If you are asking if you are ready, think long and hard about whether it may be in your best interest to hold back and train for a month or two. A little weight training and conditioning can go a long way. It isn’t so much about getting to the finish line; it is as said about getting there uninjured and safely.
Half Marathon Training For Beginners
Congratulations if you have made the decision to do something really amazing and something few will ever accomplish. A half marathon is a very challenging feat even for advanced runners. If you are a beginner, there are some things that you should consider before setting a course to train for your first race.

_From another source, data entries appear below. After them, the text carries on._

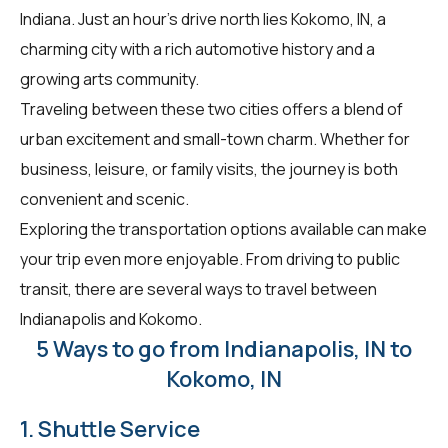
Indiana. Just an hour's drive north lies Kokomo, IN, a
charming city with a rich automotive history and a
growing arts community.
Traveling between these two cities offers a blend of
urban excitement and small-town charm. Whether for
business, leisure, or family visits, the journey is both
convenient and scenic.
Exploring the transportation options available can make
your trip even more enjoyable. From driving to public
transit, there are several ways to travel between
Indianapolis and Kokomo.
5 Ways to go from Indianapolis, IN to
Kokomo, IN
1. Shuttle Service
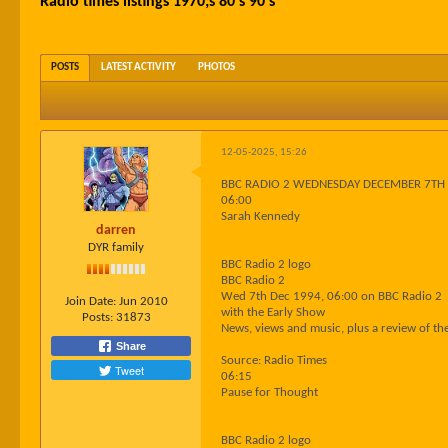
Radio times listings 1970;s 80's 90's
POSTS
LATEST ACTIVITY
PHOTOS
12-05-2025, 15:26
BBC RADIO 2 WEDNESDAY DECEMBER 7TH
06:00
Sarah Kennedy
darren
DYR family
BBC Radio 2 logo
BBC Radio 2
Wed 7th Dec 1994, 06:00 on BBC Radio 2
Join Date:
Jun 2010
with the Early Show
Posts:
31873
News, views and music, plus a review of t
Share
Source: Radio Times
Tweet
06:15
Pause for Thought
BBC Radio 2 logo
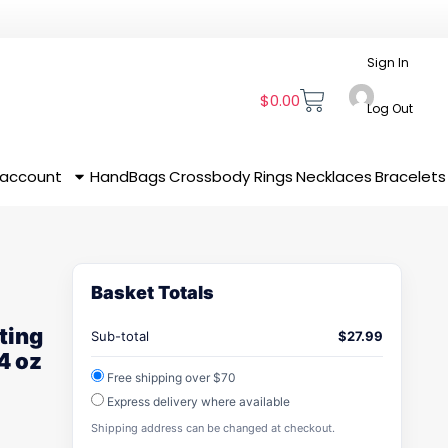
Sign In
$
0.00
Log Out
 account
HandBags
Crossbody
Rings
Necklaces
Bracelets
Basket Totals
ting
Sub-total
$
27.99
4 oz
Free shipping over $70
Express delivery where available
Shipping address can be changed at checkout.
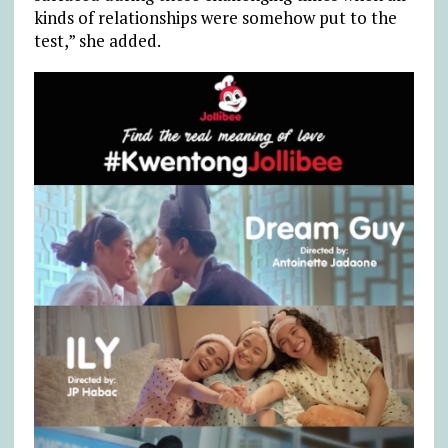
kinds of relationships were somehow put to the
test,” she added.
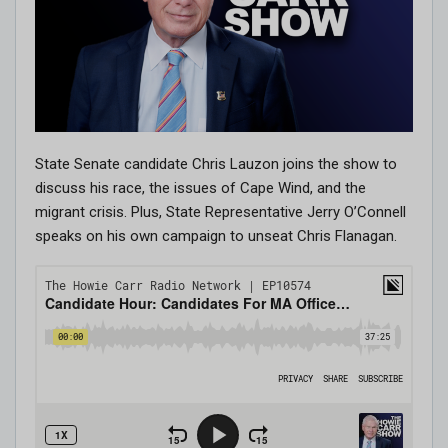
State Senate candidate Chris Lauzon joins the show to
discuss his race, the issues of Cape Wind, and the
migrant crisis. Plus, State Representative Jerry O’Connell
speaks on his own campaign to unseat Chris Flanagan.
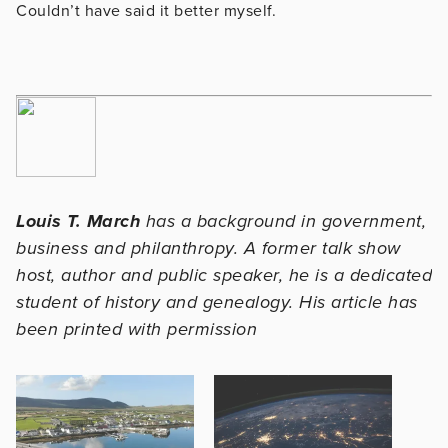
Couldn’t have said it better myself.
Louis T. March
has a background in government,
business and philanthropy. A former talk show
host, author and public speaker, he is a dedicated
student of history and genealogy. His article has
been printed with permission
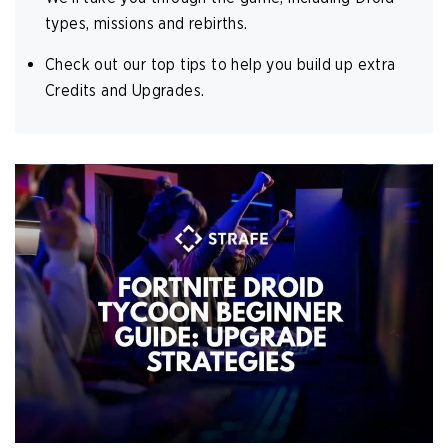
types, missions and rebirths.
Check out our top tips to help you build up extra
Credits and Upgrades.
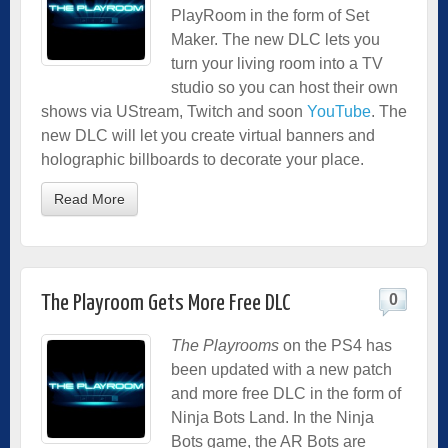
PlayRoom in the form of Set
Maker. The new DLC lets you
turn your living room into a TV
studio so you can host their own
shows via UStream, Twitch and soon
YouTube
. The
new DLC will let you create virtual banners and
holographic billboards to decorate your place.
Read More
0
The Playroom Gets More Free DLC
The Playrooms
on the PS4 has
been updated with a new patch
and more free DLC in the form of
Ninja Bots Land.
In the Ninja
Bots game, the AR Bots are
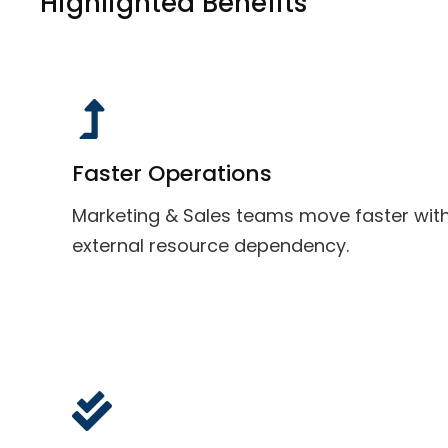
Highlighted Benefits
Faster Operations
Marketing & Sales teams move faster wit
external resource dependency.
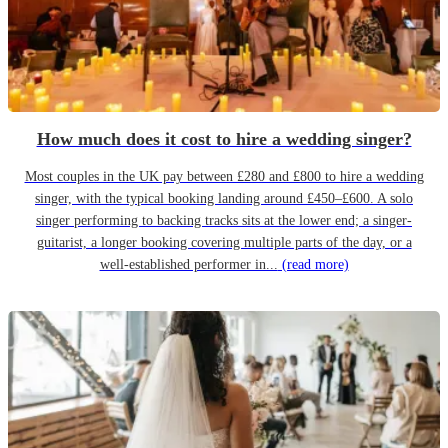
How much does it cost to hire a wedding singer?
Most couples in the UK pay between £280 and £800 to hire a wedding
singer, with the typical booking landing around £450–£600. A solo
singer performing to backing tracks sits at the lower end; a singer-
guitarist, a longer booking covering multiple parts of the day, or a
well-established performer in...
(read more)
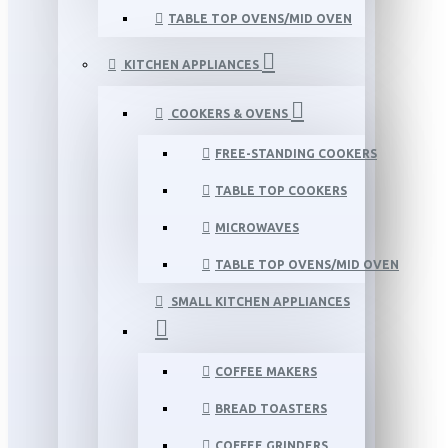
TABLE TOP OVENS/MID OVEN
KITCHEN APPLIANCES
COOKERS & OVENS
FREE-STANDING COOKERS
TABLE TOP COOKERS
MICROWAVES
TABLE TOP OVENS/MID OVEN
SMALL KITCHEN APPLIANCES
COFFEE MAKERS
BREAD TOASTERS
COFFEE GRINDERS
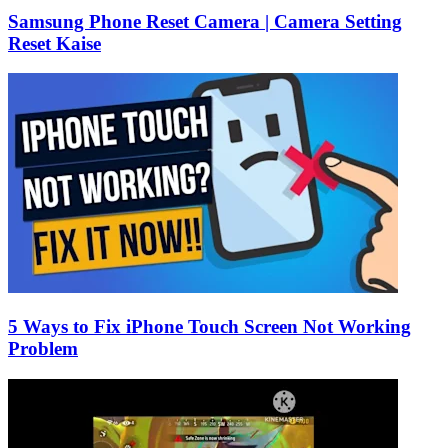
Samsung Phone Reset Camera | Camera Setting
Reset Kaise
5 Ways to Fix iPhone Touch Screen Not Working
Problem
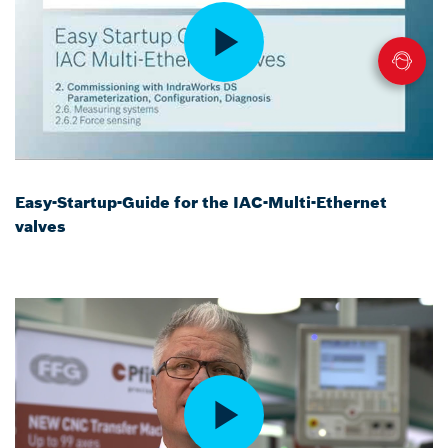
Easy-Startup-Guide for the IAC-Multi-Ethernet
valves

A half marathon is a great goal to shoot for. Sometimes a stepping stone for a full marathon, sometimes just to say that you could do it, a half marathon will put you in an elite category of athletes. The key to training is to be realistic and not to get too obsessed. Also, it is crucial that you not take things too seriously, or push yourself beyond your limit. After all, the key is to compete in a half marathon, not to end up on the injured list.
Select the right race
If you are training, it is best to choose three potential half marathons to run, at various times of the year. If you limit the race day to strict deadlines, you may be working against yourself. There are likely many half marathons to choose from, setting realistic goals by giving yourself more than one goal date, may help to keep you positive and not to become too overwhelmed.
Get a supporting pal or a PT
You wouldn’t hop into a soccer game and just start running the field, running is a sport just like soccer. If you want to train, and you are a beginner, you should consider hiring someone to help you along. A good training goal is to combine mileage with strength training. If you get a good balance of the two it will keep you strong and injury free. Hire someone who specializes in training, at least, to help you in the beginning, it will be well worth it instead of going it blindly.
There are also lots of great mobile applications to use; Strava
to mention a few.
Lastly, make sure to enlist the support of your friends and family. A time-consuming goal, having loved ones who will provide you encouragement and help to keep your spirits high when they are likely to start to sink, is the best way to reach your goal of running a half-marathon. Greece wasn’t built in a day; neither was the marathon that was run around the in Athens. Give yourself some patience, be kind and listen to what your body is telling you. It is almost always right.